— START OF Document section —
# Lounge > Chit Chat >  >  Other names?

## WineKitty

I know that some of the users like me are either current or former posters of "another forum". ...:wink:  I know only a few names.  I am not sure if other people have changed their names for this forum and have a former name that might be more familiar?  I am using the same name and avatar.  I was just wondering if anyone cared to reveal their "other"name so others might recognize you?  If you want to that is. Just throwing that out there.  ::s: mile:

----------


## Sparrow

I'm curious, too  ::): .  I changed my name since I was using my real name on that other forum:  

melissa75

----------


## Koalafan

Aphexfan!  ::):

----------


## CaduceusGUILT

Cairn  ::):

----------


## colleen

Edit: name deleted

----------


## L

I am the same person as I am on the other form - but it is nice to know who you guys are too

----------


## ThatOneQuietGuy

Same name, same avatar lol.

----------


## Monroe

Same name. Still an avatar of Marilyn but a different photo. lol. Good that you made this thread, as I was wondering about the people here haha.

----------


## Coffee

Different avatar and different name! I think Parakeet knows my secret identity but not sure about others. I know you all. It makes me feel powerful.

----------


## CaduceusGUILT

> Different avatar and different name! I think Parakeet knows my secret identity but not sure about others. I know you all. It makes me feel powerful.



You actually know me? Impressive!  ::D:  That means I made an impression over there.

----------


## Coffee

> You actually know me? Impressive!  That means I made an impression over there.



I could get super creepy and tell you that you just posted in a thread that I just read. Yep, I'm getting super creepy.

----------


## CaduceusGUILT

> I could get super creepy and tell you that you just posted in a thread that I just read. Yep, I'm getting super creepy.



Well, not too creepy since that's one of the most popular threads over there and it's also my first post in awhile.  :Razz:

----------


## Coffee

> Well, not too creepy since that's one of the most popular threads over there and it's also my first post in awhile.



Wrong thing to say. Now I'm going to have to aim higher with my creepiness.

----------


## WineKitty

Good nice to see the familiar names.  I hope this forum grows and stays strong.  It already is a nicer atmosphere than the "OTHER" place.   ::):   Of course I have the same avatar and name.

----------


## Chocolate

I am using a different name and avatar. Interesting to see all the familiar people here! Comforting too

----------


## CityofAngels

I was laloner but left TOF a long time ago.
— END OF Document section —
— START OF Data segment —
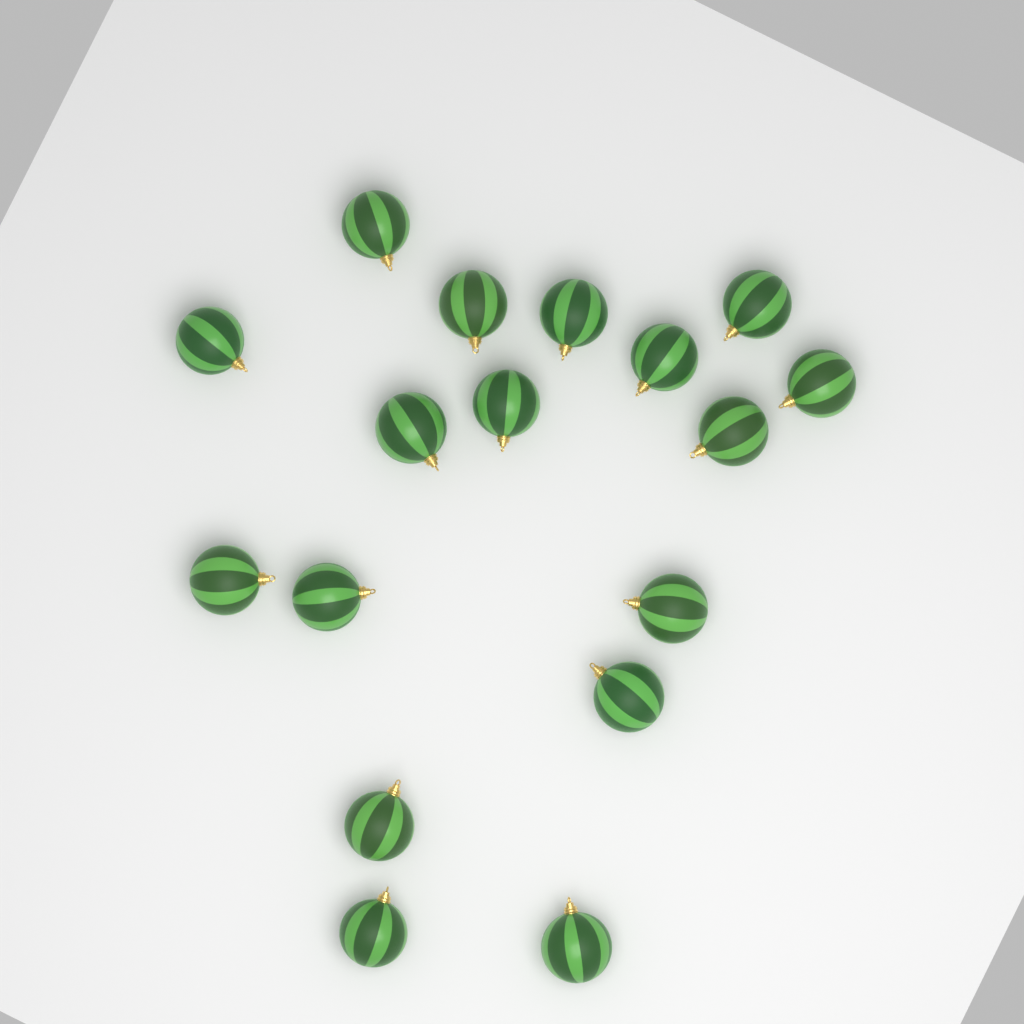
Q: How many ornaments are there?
— END OF Data segment —
#### [Written tasks]
A: In the forum thread about other names, what name did Sparrow use on the other forum?
B: Continue the forum thread about other names from the point where it stops.

#### [Responses for each task]
A: melissa75

B:
----------


## grimmnaux

I go by the username 'Floccus Doda' on 'the other forum'

----------


## FireIsTheCleanser

Same name and avatar. I don't like change lol.

----------


## CaduceusGUILT

> Same name and avatar. I don't like change lol.



Yet you still ended up here.  :Giggle:

----------


## Secretly Pretentious

Pffft. You guys are never gonna guess who I am.

----------


## AllToAll

Hey. Don't know if anyone knows me from the, um, _other site_, but same name.  ::):

----------


## est

I was from that other forum, but a really mean spirited person, so anonymous I remain. Maybe two or three people will figure it out and tell their mothers. Actually, a few know already....so I guess I'll say it: on that other forum I was RocketDog.

----------


## Prodigy

Xtraneous

----------


## Wicked

Wickedlovely

----------


## FireIsTheCleanser

> Wickedlovely



What happened to your threads? They were all resurrected and then deleted. Did you do that or are the mods just that incompetent?

----------


## Wicked

> What happened to your threads? They were all resurrected and then deleted. Did you do that or are the mods just that incompetent?



I asked them to do it because I didn't want my posts on that site anymore. I'm still deleting them. Down to 89.  ::D:

----------


## meepie

Only a few people know who I am  :Razz:

----------


## basuraeuropea

i'm the same person with the same picture and screenname. how boring am i?!

----------


## Ont Mon

I'm Octal there  :Fish:

----------


## foe

> Same name, same avatar lol.



Same here

----------


## Sagan

> Aphexfan!



I knew who you were right away  ::):

----------


## Sagan

New avatar but that's about all that's change for me

----------


## Chantellabella

Same name, but the avatar I'm using is the one I've always used on forums with a different username.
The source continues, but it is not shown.